**COMPLÉTEZ CE QUI SUIT:**
1. D'après le texte sur Pascale Picard, qui est le nouveau réalisateur de la chanteuse ?
2. Recopiez fidèlement tout le passage du texte sur Pascale Picard qui va de « Malgré les apparences, l'auteure-compositrice » jusqu'à « fois en 2007. ».
3. Relevez tous les titres d'albums de Pascale Picard cités dans le texte qui lui est consacré.

**TEXTE FOURNI:**
Pascale Picard s'est dotée d'une nouvelle équipe - Simone Records -, d'un nouveau réalisateur - Stéphane Rancourt - et même d'une nouvelle coupe de cheveux - pixie.

Malgré les apparences, l'auteure-compositrice a eu envie de renverser l'adage et de faire du vieux avec du neuf. Sur All Things Pass, elle s'est offert la sobriété, un retour au folk rock dépouillé et instinctif de son premier album, Me, Myself & Us, qui a fait sonner la caisse enregistreuse plus de 300 000 fois en 2007.

«J'ai essayé le plus possible d'écouter mon instinct et mes intuitions, explique Pascale Picard, jointe au téléphone à Québec, où elle habite. Ce que je vais dire est un peu quétaine, mais le but était qu'il y ait le moins de bruit possible entre mon coeur et mes chansons.»

Avec du recul, elle observe que son deuxième album, A Letter to No One, a peut-être pâti de l'ingérence de tout un chacun. Particulièrement de l'équipe hexagonale du major Universal France, qui semblait vouloir à tout prix faire renaître des hits dans la veine de Gate 22. Mais au lieu du succès promis, c'est le danger du succédané qui guettait. «C'était inconscient, mais je réalise que je voulais que tout soit parfait dans les détails, et j'ai peut-être laissé trop de gens intervenir dans ma démarche.»

L'album est finalement paru discrètement au Québec sur étiquette Tandem, et n'a jamais traversé l'Atlantique, où un public l'attendait pourtant.

**DONNÉES ENREGISTRÉES:**
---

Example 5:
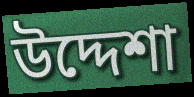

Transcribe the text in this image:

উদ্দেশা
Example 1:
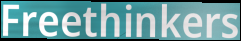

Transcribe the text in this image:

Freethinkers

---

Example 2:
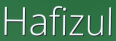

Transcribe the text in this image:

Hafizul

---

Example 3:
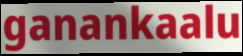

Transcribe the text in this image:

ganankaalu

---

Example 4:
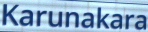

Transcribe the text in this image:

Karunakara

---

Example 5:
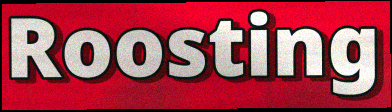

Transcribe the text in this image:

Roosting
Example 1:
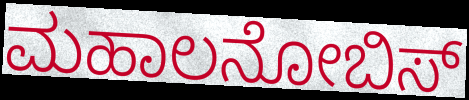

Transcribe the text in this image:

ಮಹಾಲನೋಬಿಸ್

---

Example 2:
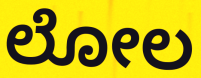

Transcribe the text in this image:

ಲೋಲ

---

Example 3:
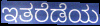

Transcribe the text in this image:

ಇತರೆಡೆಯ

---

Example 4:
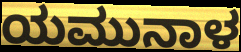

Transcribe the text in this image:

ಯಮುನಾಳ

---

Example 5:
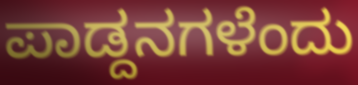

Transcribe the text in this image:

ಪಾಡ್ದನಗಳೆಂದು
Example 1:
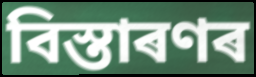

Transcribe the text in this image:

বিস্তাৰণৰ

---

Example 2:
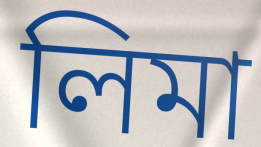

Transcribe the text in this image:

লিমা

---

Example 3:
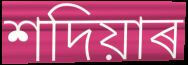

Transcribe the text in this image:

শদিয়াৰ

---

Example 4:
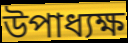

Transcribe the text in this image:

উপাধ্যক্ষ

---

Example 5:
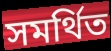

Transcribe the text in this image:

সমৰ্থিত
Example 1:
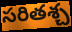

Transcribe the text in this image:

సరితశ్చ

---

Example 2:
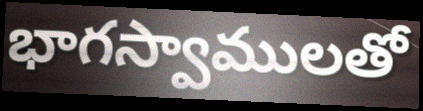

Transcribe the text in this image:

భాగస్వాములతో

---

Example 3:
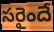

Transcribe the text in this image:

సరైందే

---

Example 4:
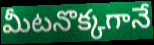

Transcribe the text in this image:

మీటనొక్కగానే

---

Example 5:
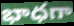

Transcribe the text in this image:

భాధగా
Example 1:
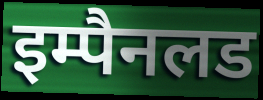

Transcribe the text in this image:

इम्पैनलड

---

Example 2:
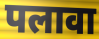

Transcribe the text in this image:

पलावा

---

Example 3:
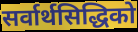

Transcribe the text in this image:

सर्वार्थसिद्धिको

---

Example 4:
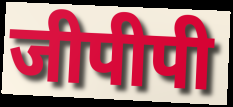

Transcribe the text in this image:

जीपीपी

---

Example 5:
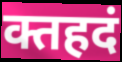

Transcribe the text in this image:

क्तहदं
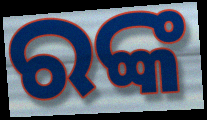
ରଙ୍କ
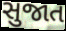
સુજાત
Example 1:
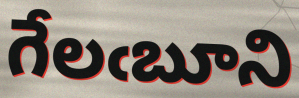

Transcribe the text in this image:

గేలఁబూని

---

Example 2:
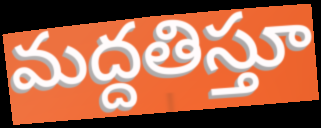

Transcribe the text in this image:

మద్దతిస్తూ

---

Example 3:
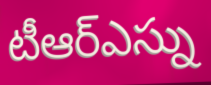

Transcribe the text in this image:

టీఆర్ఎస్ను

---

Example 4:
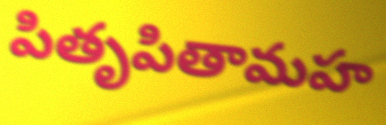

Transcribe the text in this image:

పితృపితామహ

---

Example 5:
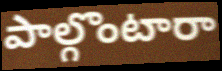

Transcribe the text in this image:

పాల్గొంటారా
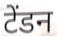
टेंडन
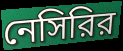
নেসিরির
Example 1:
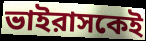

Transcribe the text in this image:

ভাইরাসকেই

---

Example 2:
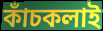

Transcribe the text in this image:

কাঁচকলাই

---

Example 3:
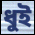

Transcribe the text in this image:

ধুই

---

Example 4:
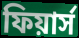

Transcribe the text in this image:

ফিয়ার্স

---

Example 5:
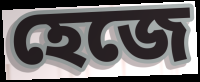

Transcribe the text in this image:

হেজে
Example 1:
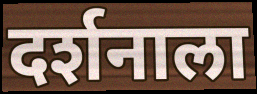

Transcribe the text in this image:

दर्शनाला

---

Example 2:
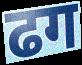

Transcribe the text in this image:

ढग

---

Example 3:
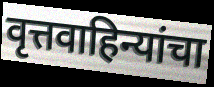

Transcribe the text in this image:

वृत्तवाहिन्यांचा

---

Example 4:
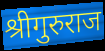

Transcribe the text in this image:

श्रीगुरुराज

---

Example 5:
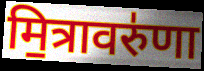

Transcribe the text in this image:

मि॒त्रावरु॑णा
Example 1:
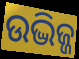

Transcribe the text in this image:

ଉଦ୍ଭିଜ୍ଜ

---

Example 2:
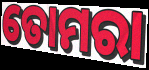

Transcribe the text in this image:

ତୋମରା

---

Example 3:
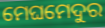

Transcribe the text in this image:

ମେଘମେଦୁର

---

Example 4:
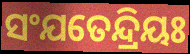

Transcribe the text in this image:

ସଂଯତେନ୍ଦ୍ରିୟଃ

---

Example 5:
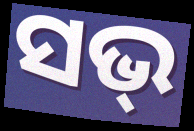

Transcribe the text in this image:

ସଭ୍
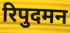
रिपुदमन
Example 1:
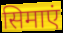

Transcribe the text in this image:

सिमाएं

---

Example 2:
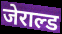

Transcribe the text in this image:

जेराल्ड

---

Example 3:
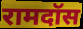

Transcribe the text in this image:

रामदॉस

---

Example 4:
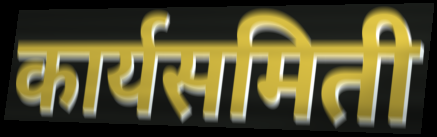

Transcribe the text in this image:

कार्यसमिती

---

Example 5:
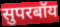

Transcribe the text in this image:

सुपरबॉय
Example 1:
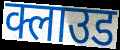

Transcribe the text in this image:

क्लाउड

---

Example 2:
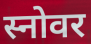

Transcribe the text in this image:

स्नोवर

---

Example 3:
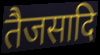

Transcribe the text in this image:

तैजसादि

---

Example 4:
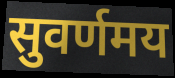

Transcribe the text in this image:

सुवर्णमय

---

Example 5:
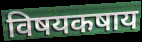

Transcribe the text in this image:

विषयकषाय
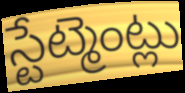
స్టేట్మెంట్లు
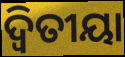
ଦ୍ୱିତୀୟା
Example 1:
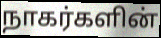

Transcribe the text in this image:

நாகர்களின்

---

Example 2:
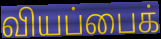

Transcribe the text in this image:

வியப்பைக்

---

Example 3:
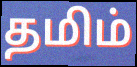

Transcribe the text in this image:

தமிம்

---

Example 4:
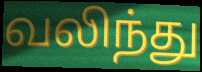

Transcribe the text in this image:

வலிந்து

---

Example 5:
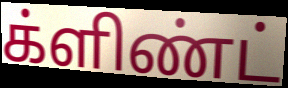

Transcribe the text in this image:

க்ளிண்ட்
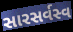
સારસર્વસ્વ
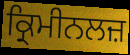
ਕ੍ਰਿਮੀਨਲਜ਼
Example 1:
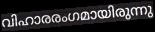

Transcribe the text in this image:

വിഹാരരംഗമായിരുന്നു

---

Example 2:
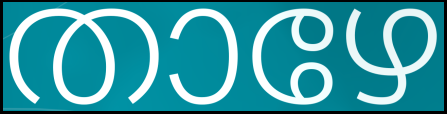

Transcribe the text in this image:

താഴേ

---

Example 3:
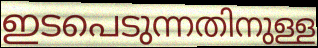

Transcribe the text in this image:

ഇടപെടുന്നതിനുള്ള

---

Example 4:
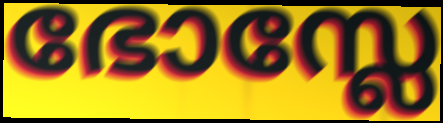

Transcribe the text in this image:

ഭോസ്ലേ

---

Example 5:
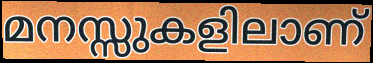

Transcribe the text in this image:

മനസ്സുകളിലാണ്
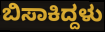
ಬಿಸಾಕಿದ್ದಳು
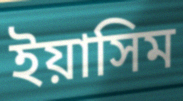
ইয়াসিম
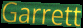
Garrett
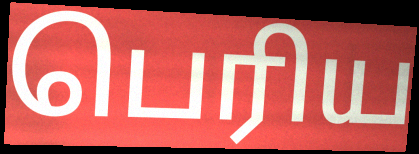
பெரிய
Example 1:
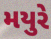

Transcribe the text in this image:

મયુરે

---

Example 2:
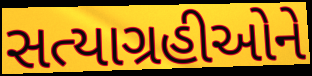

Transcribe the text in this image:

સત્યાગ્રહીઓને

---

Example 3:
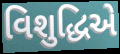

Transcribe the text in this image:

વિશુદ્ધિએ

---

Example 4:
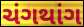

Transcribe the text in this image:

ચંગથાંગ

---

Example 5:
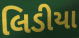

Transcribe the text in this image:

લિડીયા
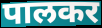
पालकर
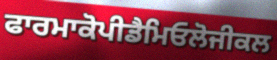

**RÉPONSES AUX CONSIGNES:**
1. Stéphane Rancourt.

2.
Malgré les apparences, l'auteure-compositrice a eu envie de renverser l'adage et de faire du vieux avec du neuf. Sur All Things Pass, elle s'est offert la sobriété, un retour au folk rock dépouillé et instinctif de son premier album, Me, Myself & Us, qui a fait sonner la caisse enregistreuse plus de 300 000 fois en 2007.

3.
All Things Pass
Me, Myself & Us
A Letter to No One